All sides had clergy declare that God was on their side and their opponents were enemies of Christianity. Spiritual thinking and ideas spread rapidly among soldiers and their families at home.
As battlefield fatalities began to enter the hundreds of thousands, many argued in print or in speeches that the End Times were drawing near.
Jenkins told CP that for each nation, religion and nationalism seem to work in concert and it was difficult to determine which entity was leading the charge. This contrasted with the common perception that it was simply elites using religion to advance the cause.
"I was finding a very different picture, whereby the political ideology was being made by the theologians, preachers and the priests and the government was kind of going along," said Jenkins.
"So I still don't think it's absolutely coming from one side or the other, but the two are very much in dialogue."
This spiritual component went beyond what many may realize.

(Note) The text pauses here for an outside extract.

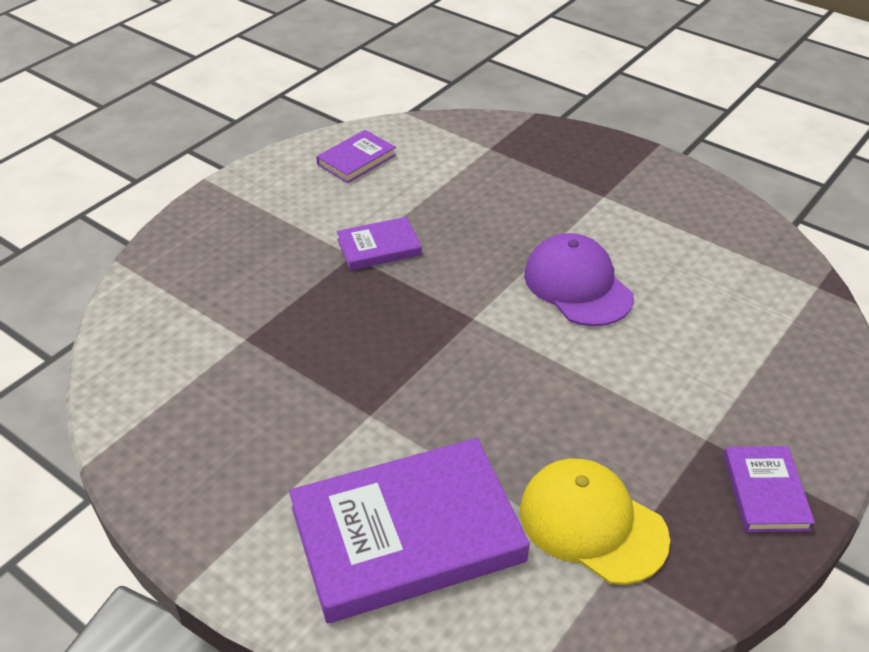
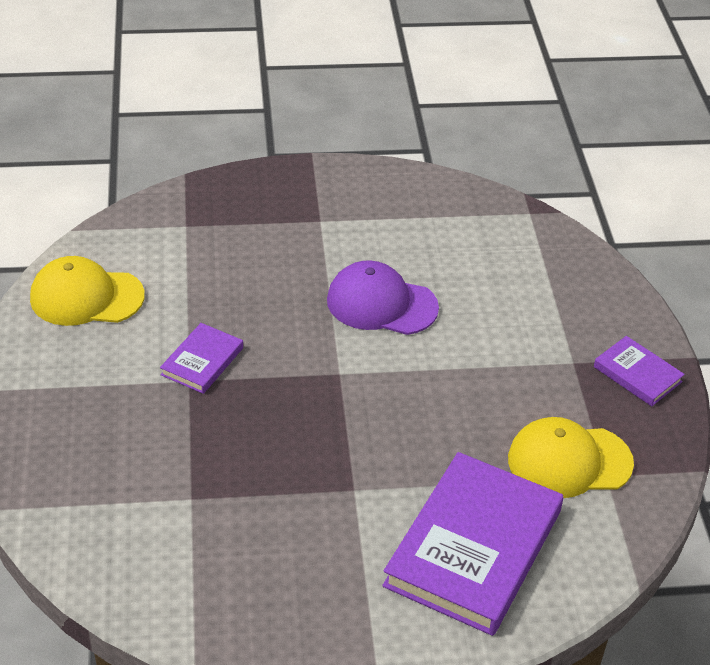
camera: 45 degrees left, 0 degrees up
purple book [316,130,396,183] -> yellow cap [30,256,145,326]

For example, the "Our Lady of Fatima" apparition experienced by Portuguese villagers in 1917 is well known in the modern day, especially in Catholic circles.
Less remembered was that Fatima was one of several miraculous visions claimed by Protestants, Catholics and Orthodox during the war, as many reported seeing angels, the Virgin Mary or ghosts.
British soldiers claimed that during one battle the ghosts of Medieval English long bowmen fired arrows into German ranks; at certain times Russian, German and French soldiers claimed to see the Virgin Mary above their trenches.
A widely circulated story in France had it that at one moment dead Frenchmen rose again briefly to defend a still living comrade from German attack.
This spiritual upheaval also influenced intellectuals of the day. Jenkins wrote that while at a hospital then atheist C.S. Lewis began reading Christian apologetic works.
100 years later
Released last month, The Great and Holy War comes at a time as the 100th anniversary of the beginning of World War I occurs.
Several books have been released to mark the milestone and many ceremonies for remembrance, especially in Europe, are slated to take place.
Jenkins told CP that he hopes this generation will learn more about the conflict, especially the way in which religions, like European and American Christianity, contributed to the bellicose spirit of the time.
"We tend to see the Christian willingness to support violent causes as something that is of the crusading era and it's very regrettable," said Jenkins.
"I would suggest that churches, great churches, have been willing to succumb to these temptations much more recently and that should make us pay serious attention."